* **Task requirements**
• A. In the article on the EU listing of Russian airlines, how many Russian carriers did the EU Aviation Safety Committee add to the list?
• B. Please carry on the article on the EU listing of Russian airlines, picking up after its last sentence.

---------- Passage provided ----------

EU puts Aeroflot and 20 other Russian airlines on the list of unsafe carriers

The EU Aviation Safety Committee has included 21 Russian airlines on  the list of carriers that are banned or restricted from flying within the EU because these carriers do not meet international safety standards. The European Commission has announced this.

Among the Russian airlines that made the list are Aeroflot, Rossiya, Pobeda, S7, Utair, Nordwind, Aurora, Izhavia.

Carriers from the Russian Federation were included in the list in connection with a law adopted in March , which allowed Russian airlines to register the rights to foreign aircraft under lease and issue domestic airworthiness certificates to such aircraft.

European Commissioner for Transport Adina Valyan said that the blacklisting of Russian airlines is not a sanction against Russia, but is dictated by security considerations.

The Federal Air Transport Agency has allowed Russian airlines to operate hundreds of foreign aircraft without a valid airworthiness certificate. <…> This not only clearly violates the Convention on International Civil Aviation, but also creates a direct threat to flight safety. We live in conditions of unprovoked Russian military aggression against Ukraine. But I want to be clear that this decision is not yet another sanction against Russia; it was adopted solely on the basis of technical and safety considerations. We don’t mix security with politics.

---------- Given information ----------

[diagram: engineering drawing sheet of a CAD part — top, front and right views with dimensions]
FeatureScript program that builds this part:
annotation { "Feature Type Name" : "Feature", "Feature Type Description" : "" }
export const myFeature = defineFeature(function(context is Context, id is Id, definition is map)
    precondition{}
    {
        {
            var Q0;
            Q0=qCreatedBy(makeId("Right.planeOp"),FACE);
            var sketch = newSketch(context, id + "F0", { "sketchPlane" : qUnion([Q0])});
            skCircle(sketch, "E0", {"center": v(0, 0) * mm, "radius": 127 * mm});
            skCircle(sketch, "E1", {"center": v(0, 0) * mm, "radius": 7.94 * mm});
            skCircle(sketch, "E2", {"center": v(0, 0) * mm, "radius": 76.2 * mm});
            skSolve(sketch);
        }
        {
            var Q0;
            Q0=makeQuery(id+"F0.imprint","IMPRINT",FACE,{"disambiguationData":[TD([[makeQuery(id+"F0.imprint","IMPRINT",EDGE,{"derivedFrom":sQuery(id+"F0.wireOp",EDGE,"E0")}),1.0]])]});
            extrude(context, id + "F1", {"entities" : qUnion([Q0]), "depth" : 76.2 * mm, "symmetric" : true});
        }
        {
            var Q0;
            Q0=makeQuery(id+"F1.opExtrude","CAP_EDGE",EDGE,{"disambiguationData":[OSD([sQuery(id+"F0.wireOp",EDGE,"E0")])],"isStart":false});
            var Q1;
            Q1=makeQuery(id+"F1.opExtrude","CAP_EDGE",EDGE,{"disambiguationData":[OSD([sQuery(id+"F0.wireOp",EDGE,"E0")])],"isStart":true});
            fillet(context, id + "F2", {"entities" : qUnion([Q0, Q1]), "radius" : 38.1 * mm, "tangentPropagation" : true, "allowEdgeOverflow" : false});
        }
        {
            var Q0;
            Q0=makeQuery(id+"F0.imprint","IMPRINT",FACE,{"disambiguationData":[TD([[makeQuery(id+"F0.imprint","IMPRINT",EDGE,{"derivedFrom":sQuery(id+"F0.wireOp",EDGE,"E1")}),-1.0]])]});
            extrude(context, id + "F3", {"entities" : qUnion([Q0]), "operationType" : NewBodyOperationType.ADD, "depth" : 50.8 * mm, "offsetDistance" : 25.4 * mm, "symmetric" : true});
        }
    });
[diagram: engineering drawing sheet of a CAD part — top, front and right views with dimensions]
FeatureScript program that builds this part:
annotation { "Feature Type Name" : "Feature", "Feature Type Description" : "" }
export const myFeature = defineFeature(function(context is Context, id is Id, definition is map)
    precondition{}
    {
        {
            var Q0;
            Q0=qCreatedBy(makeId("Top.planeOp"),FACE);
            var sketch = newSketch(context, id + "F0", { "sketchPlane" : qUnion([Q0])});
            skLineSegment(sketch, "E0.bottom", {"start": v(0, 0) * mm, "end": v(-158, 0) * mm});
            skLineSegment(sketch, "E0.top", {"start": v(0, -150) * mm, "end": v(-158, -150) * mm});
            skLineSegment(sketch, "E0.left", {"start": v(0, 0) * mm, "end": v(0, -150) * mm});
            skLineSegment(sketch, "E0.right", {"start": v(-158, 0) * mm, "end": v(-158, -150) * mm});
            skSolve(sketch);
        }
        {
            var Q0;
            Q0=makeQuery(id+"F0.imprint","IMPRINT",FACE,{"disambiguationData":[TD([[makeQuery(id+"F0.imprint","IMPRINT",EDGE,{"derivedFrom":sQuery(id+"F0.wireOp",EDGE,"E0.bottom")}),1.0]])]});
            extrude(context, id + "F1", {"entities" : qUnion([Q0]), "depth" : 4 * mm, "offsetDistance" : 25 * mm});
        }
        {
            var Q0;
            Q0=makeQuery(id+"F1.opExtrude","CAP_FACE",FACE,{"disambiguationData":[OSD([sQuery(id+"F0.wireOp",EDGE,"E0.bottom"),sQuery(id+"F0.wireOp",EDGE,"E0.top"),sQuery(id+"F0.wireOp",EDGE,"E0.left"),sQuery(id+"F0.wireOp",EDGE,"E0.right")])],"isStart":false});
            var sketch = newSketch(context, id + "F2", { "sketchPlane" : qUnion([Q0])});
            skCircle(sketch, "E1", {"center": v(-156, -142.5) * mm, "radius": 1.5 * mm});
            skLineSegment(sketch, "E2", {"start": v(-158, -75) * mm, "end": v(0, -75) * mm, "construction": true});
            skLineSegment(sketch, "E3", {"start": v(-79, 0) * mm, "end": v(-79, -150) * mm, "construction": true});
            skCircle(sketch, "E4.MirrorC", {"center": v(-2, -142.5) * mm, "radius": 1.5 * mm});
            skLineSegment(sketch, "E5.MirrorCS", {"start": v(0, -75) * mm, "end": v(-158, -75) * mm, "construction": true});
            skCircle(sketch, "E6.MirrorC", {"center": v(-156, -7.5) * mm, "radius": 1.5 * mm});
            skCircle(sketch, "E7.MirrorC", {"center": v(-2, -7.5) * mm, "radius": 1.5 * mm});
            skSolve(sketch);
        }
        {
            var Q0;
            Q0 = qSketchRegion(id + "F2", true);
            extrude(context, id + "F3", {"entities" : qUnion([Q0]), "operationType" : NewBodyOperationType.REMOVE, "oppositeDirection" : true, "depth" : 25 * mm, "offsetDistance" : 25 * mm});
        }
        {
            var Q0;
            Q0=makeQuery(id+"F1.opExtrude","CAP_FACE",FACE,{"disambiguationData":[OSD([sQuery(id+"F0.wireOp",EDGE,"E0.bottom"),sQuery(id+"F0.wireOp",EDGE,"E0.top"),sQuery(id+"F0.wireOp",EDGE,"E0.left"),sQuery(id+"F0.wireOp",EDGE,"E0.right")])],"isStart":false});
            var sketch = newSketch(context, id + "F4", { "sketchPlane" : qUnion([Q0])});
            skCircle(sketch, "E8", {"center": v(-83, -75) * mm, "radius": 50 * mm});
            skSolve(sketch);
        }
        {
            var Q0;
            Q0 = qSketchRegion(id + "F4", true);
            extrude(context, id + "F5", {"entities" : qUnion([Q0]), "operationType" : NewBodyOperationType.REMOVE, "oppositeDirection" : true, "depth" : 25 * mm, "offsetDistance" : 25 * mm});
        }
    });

----------

* **Per-task outputs**
• A. 21

• B.
The Russian authorities allowed the issuance of domestic airworthiness certificates to leased aircraft after such aircraft began to be detained abroad. This was due to the sanctions that the EU imposed due to the Russian invasion of Ukraine. These sanctions obligated lessors to terminate contracts with Russian airlines and obtain the return of leased aircraft.

The Russian authorities did not voluntarily return these planes. Because of this, according  to the Ministry of Transport at the end of March, 78 out of more than 1,300 aircraft of Russian airlines were arrested abroad.

The head of the Ministry of Transport, Vitaly Savelyev , said that for Russia to give up leased aircraft “means leaving itself without aviation.” At the same time, he  warned that these planes will never again be able to fly to countries that are implementing sanctions, “due to the fact that we took someone else’s property.” Almost 200 aircraft are available for international flights that are Russian or were registered as Russian before the imposition of sanctions.